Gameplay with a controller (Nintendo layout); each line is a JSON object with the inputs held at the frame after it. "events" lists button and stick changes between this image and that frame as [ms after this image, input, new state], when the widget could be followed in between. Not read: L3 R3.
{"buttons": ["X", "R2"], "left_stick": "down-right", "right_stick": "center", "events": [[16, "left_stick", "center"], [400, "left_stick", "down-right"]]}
-- -- --
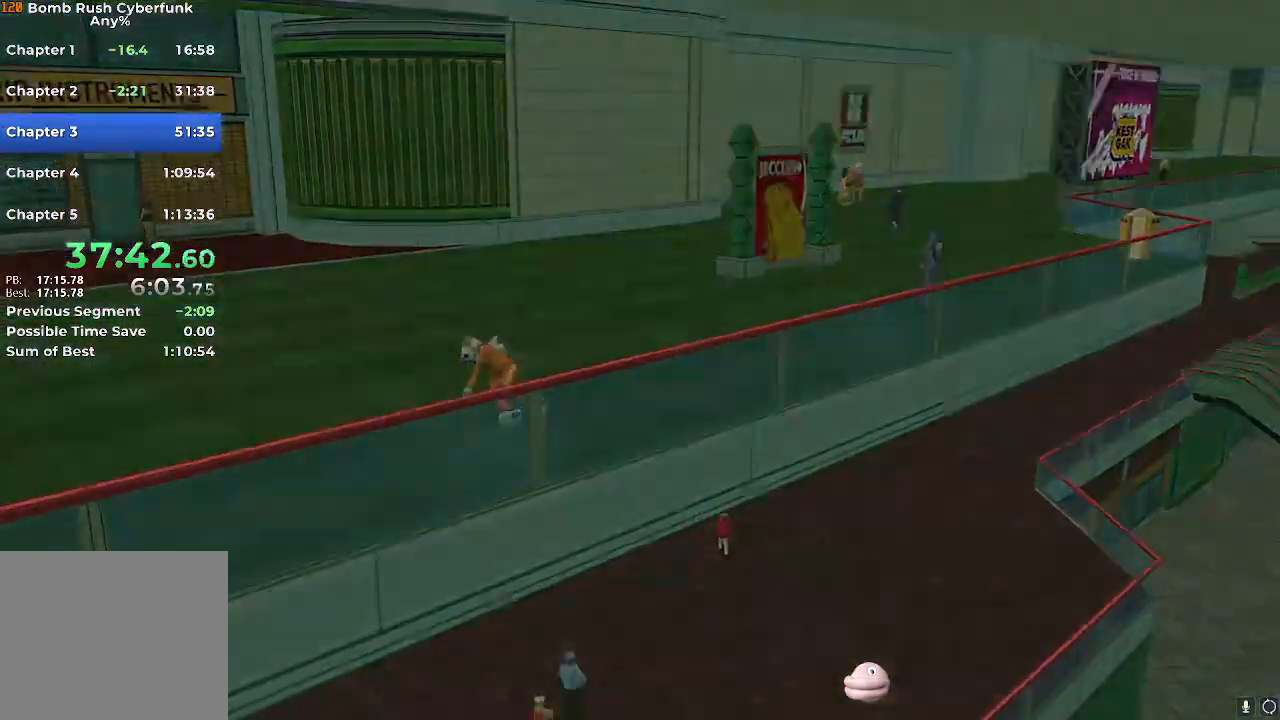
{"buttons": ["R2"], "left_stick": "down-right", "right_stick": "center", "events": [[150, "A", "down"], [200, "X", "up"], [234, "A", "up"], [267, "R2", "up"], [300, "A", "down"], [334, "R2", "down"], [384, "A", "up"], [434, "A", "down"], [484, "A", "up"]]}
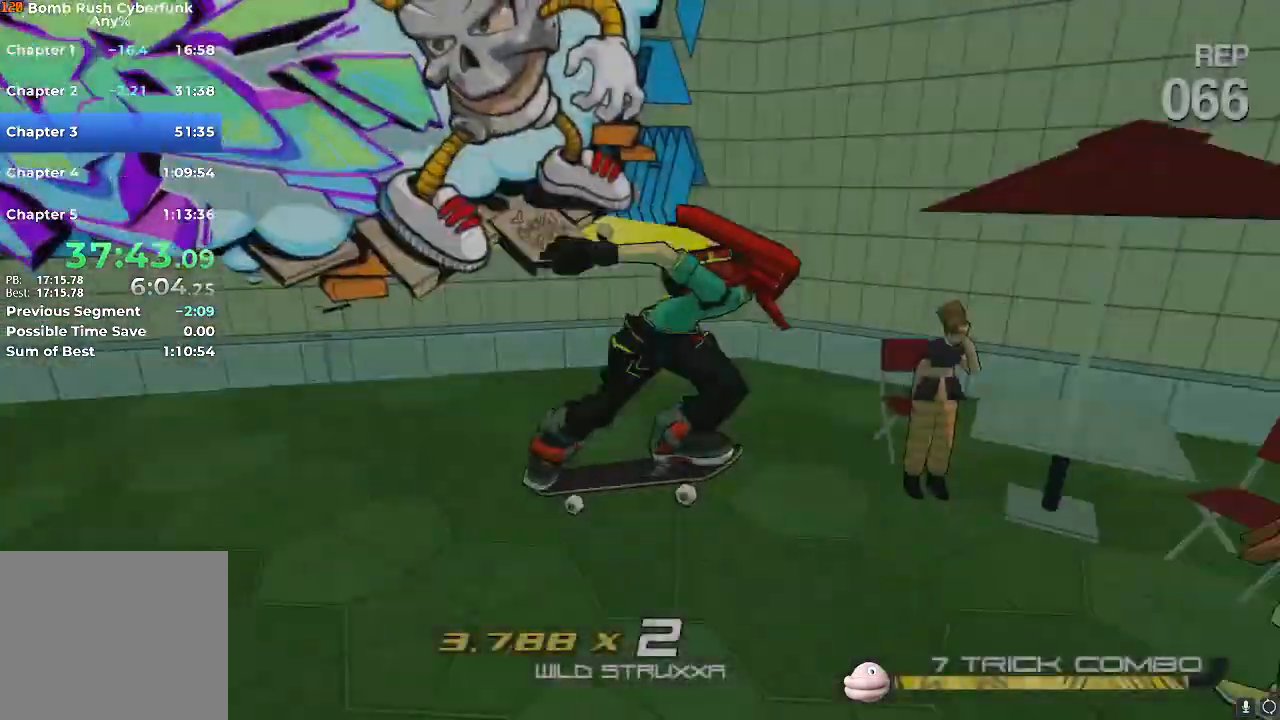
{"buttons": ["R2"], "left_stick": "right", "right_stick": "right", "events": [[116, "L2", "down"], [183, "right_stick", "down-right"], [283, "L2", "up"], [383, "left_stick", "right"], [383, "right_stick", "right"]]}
-- -- --
Work request —
Above are the records. Copy every line in them holding "center".

Result of the exercise —
{"buttons": ["X", "R2"], "left_stick": "down-right", "right_stick": "center", "events": [[16, "left_stick", "center"], [400, "left_stick", "down-right"]]}
{"buttons": ["R2"], "left_stick": "down-right", "right_stick": "center", "events": [[150, "A", "down"], [200, "X", "up"], [234, "A", "up"], [267, "R2", "up"], [300, "A", "down"], [334, "R2", "down"], [384, "A", "up"], [434, "A", "down"], [484, "A", "up"]]}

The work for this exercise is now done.